Unprecedented results

These results will have practice-changing implications, offering patients that have few options a potentially effective therapy with manageable adverse events.

“For patients who have received extensive prior treatments, including BTK inhibitors, we would expect the survival to be measured in a couple of months,” Dr. Hill says. “All other approved or investigational agents have a short durability of response, making these findings particularly significant.

“And although the treatment is intense, it’s manageable with good supportive care,” he says. “While there is a high rate of side effects, they are generally self-limiting. Therefore, patients can recover and, ideally, be in a remission that could last for a long period of time.”

What’s next?

Moving forward, Dr. Hill and his colleagues are preparing to open an expanded-access protocol for CAR T-cell treatment in MCL that will allow more patients to utilize this promising therapy.

And as research continues in this patient population, there are important questions that require additional research. Building on the ZUMA-2 interim findings, Dr. Hill notes the need to examine the timing of treatment administration.

“The next step is to use this treatment before patients lose their response to BTK inhibitors, or even to give it before BTK inhibitors,” he says, “because we know that if you have a high burden of disease and more extensive prior therapy it’s more difficult to control.”
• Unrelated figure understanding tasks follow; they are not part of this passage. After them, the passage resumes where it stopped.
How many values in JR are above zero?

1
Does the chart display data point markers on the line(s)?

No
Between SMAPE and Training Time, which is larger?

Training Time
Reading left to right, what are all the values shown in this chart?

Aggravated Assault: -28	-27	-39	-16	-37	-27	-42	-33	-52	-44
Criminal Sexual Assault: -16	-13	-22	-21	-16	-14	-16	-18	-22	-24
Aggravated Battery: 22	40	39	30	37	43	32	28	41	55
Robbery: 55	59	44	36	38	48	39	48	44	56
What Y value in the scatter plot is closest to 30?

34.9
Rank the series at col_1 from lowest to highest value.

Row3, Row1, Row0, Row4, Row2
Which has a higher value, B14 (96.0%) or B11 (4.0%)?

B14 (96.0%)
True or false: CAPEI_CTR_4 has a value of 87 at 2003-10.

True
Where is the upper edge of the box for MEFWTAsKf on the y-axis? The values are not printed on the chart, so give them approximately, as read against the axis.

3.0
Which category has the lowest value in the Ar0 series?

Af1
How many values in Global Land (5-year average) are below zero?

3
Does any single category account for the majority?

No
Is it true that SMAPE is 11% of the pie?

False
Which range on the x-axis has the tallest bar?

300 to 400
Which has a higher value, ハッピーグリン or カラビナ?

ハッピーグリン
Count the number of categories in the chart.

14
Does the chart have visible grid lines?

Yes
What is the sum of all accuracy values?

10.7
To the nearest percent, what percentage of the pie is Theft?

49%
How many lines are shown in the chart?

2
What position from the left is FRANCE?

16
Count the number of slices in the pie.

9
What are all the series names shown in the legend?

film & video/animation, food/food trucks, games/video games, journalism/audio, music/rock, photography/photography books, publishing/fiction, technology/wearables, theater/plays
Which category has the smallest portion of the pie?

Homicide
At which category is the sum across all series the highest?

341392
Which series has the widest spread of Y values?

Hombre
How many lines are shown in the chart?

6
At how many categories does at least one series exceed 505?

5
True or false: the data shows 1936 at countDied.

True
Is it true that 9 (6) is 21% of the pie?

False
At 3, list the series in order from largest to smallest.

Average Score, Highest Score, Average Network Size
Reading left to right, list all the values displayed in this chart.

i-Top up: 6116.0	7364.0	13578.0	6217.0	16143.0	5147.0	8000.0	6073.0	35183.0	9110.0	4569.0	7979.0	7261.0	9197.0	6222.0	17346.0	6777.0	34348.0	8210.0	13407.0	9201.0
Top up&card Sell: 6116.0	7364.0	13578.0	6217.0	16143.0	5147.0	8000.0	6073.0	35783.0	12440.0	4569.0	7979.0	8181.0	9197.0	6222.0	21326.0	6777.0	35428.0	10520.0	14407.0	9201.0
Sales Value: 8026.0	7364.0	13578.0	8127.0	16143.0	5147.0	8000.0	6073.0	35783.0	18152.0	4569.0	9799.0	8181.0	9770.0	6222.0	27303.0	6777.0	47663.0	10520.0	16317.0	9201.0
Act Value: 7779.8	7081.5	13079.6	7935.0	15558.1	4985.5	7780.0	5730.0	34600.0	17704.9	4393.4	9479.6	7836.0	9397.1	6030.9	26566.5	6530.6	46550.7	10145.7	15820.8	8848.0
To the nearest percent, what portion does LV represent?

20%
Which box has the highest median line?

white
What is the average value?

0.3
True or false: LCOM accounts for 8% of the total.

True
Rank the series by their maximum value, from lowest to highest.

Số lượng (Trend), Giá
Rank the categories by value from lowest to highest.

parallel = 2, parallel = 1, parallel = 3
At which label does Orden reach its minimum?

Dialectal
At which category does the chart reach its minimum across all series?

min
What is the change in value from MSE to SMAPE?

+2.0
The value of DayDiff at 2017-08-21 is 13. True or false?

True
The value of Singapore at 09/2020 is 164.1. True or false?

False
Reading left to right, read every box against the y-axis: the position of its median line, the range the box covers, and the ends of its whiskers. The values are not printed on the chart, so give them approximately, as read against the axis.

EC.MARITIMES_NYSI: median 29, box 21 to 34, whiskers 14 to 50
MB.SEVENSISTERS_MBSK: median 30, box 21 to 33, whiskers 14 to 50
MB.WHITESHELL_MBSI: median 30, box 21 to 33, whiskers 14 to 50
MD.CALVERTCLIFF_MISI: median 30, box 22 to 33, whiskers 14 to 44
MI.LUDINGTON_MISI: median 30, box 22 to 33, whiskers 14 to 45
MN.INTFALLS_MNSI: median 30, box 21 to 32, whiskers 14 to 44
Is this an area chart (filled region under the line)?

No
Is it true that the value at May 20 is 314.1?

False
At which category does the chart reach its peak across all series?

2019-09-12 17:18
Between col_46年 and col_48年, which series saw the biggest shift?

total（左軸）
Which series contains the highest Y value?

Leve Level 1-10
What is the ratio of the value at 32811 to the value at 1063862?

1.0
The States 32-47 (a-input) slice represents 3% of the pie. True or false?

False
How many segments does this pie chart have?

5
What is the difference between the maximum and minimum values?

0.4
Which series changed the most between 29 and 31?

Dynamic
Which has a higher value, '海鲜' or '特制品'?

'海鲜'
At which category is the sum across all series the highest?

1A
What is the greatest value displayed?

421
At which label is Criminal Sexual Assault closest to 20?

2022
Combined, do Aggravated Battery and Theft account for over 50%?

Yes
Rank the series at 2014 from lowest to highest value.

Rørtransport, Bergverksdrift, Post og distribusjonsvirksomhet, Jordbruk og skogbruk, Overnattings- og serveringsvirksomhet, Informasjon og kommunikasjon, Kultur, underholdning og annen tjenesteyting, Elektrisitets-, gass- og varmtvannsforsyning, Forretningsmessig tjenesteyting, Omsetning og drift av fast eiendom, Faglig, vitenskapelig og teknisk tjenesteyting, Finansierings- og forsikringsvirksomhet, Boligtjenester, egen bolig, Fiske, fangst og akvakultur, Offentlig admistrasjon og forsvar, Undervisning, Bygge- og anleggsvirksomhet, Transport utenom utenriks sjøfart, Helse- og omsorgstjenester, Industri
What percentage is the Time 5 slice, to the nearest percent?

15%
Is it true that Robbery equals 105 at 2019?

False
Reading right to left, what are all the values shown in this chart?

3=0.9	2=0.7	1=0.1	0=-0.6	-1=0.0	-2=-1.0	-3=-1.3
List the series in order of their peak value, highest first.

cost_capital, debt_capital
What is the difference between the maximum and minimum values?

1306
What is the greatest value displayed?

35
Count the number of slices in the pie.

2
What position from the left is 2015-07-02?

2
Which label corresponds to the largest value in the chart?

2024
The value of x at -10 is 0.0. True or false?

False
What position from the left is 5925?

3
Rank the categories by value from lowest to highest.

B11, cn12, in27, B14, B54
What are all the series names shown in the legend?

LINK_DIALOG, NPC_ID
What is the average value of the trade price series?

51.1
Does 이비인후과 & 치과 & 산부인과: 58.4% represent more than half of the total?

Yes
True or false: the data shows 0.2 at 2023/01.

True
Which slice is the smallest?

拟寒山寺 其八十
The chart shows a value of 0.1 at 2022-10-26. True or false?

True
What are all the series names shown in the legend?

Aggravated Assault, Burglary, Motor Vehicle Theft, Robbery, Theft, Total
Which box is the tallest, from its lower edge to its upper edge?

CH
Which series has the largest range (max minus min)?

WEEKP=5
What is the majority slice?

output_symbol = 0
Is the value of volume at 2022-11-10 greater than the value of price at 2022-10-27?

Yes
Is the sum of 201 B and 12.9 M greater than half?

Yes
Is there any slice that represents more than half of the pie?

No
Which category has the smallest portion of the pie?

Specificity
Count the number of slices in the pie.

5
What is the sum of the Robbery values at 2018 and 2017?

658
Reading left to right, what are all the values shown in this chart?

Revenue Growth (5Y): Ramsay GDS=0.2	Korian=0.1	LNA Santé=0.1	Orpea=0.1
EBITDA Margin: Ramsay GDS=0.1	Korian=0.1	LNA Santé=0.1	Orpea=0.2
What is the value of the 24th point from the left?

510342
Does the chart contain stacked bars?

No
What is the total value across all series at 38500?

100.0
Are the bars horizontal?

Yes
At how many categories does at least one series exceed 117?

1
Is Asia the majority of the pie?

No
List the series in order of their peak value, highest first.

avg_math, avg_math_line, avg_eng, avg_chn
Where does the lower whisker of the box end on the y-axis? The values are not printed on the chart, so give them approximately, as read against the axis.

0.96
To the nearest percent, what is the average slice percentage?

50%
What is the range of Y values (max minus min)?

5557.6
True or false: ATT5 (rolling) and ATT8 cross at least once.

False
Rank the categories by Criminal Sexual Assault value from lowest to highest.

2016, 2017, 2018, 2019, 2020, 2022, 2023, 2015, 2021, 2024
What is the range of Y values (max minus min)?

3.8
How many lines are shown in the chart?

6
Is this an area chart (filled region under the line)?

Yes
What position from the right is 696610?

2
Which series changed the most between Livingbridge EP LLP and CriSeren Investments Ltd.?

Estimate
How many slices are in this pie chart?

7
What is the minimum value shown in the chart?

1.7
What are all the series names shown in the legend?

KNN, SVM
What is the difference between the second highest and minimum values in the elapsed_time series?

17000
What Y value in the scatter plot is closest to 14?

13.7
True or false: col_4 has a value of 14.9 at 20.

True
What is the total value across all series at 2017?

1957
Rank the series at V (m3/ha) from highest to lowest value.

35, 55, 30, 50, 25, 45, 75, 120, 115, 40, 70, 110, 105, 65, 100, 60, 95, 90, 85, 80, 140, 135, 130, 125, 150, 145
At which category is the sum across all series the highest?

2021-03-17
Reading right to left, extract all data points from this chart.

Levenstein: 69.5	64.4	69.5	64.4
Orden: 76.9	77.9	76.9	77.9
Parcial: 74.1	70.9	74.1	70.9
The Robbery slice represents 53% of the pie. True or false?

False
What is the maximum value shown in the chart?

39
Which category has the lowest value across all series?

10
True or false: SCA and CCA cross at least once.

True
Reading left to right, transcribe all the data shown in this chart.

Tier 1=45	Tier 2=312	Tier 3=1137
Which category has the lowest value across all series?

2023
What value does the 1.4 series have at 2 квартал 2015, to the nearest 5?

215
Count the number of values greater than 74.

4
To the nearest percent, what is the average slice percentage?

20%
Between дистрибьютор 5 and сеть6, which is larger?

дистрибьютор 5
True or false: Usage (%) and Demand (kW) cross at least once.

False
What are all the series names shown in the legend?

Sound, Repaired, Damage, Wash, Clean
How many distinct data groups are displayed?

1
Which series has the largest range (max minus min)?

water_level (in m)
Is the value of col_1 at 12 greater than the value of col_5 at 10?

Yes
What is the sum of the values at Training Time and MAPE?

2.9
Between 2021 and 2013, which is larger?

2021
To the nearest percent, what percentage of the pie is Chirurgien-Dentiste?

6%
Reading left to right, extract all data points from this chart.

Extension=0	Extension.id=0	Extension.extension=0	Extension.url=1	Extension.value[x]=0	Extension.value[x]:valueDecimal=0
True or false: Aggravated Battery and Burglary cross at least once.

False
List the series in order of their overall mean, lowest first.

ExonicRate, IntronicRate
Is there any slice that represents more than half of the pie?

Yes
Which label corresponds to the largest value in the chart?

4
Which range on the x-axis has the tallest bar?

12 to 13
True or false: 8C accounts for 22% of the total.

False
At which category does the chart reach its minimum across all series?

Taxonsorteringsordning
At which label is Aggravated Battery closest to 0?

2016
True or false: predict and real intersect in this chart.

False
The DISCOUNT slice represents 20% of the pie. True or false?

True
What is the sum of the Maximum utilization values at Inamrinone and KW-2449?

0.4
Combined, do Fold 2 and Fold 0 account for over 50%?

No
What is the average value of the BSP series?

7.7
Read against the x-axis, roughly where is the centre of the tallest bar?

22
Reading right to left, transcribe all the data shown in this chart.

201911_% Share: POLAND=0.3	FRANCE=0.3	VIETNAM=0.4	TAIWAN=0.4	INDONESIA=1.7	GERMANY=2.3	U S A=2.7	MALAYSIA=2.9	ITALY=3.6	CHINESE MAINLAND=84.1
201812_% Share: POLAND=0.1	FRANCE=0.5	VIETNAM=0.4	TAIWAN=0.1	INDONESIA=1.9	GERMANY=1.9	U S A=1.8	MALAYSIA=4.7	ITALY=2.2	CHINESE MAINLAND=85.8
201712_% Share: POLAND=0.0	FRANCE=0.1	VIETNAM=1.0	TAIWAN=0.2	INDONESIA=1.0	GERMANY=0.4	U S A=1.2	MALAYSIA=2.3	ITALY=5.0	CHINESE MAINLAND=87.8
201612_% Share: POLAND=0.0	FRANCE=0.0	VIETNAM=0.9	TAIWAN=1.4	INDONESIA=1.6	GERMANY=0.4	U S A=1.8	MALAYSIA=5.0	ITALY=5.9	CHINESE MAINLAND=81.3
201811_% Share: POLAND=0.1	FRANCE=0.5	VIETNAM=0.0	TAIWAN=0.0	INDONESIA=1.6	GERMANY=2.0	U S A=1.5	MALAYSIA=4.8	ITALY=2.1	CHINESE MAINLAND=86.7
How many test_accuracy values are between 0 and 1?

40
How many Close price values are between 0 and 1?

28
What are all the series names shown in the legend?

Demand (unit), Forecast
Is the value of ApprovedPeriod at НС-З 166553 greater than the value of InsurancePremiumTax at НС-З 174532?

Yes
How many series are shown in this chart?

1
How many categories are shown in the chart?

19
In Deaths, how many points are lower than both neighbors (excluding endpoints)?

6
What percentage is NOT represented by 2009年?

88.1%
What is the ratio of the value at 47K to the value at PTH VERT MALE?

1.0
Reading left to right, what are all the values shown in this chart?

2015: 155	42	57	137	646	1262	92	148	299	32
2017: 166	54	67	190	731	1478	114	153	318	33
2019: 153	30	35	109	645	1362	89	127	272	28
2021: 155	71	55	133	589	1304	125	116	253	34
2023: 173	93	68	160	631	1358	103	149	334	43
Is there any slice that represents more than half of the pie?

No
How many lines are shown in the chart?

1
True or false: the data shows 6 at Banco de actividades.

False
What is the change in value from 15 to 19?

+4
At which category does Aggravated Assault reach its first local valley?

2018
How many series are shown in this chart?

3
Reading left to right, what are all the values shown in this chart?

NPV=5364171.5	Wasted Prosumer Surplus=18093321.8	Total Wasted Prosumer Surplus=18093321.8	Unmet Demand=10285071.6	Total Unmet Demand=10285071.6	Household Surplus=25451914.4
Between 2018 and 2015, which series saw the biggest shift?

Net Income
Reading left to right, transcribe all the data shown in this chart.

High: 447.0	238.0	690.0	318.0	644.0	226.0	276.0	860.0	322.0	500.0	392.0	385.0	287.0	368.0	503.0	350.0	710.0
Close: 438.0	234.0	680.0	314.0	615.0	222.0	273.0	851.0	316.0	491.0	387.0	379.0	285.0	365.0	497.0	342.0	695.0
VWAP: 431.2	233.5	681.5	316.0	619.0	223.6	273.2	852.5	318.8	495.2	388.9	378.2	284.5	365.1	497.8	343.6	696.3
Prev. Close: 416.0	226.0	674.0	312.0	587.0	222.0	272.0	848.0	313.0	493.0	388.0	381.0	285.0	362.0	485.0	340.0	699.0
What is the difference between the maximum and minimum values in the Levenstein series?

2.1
Another issue to be addressed is how to manage patients who may not able to handle the adverse events associated with CAR T-cell therapy.

“The treatment is not for everyone, and older, less fit patients may not be suitable candidates to receive such intensive therapy,” Dr. Hill says. “So we’re certainly in the early period of development of this exciting new therapy. Additional strategies to mitigate the risks of CRS and neurotoxicity is an area of active investigation.”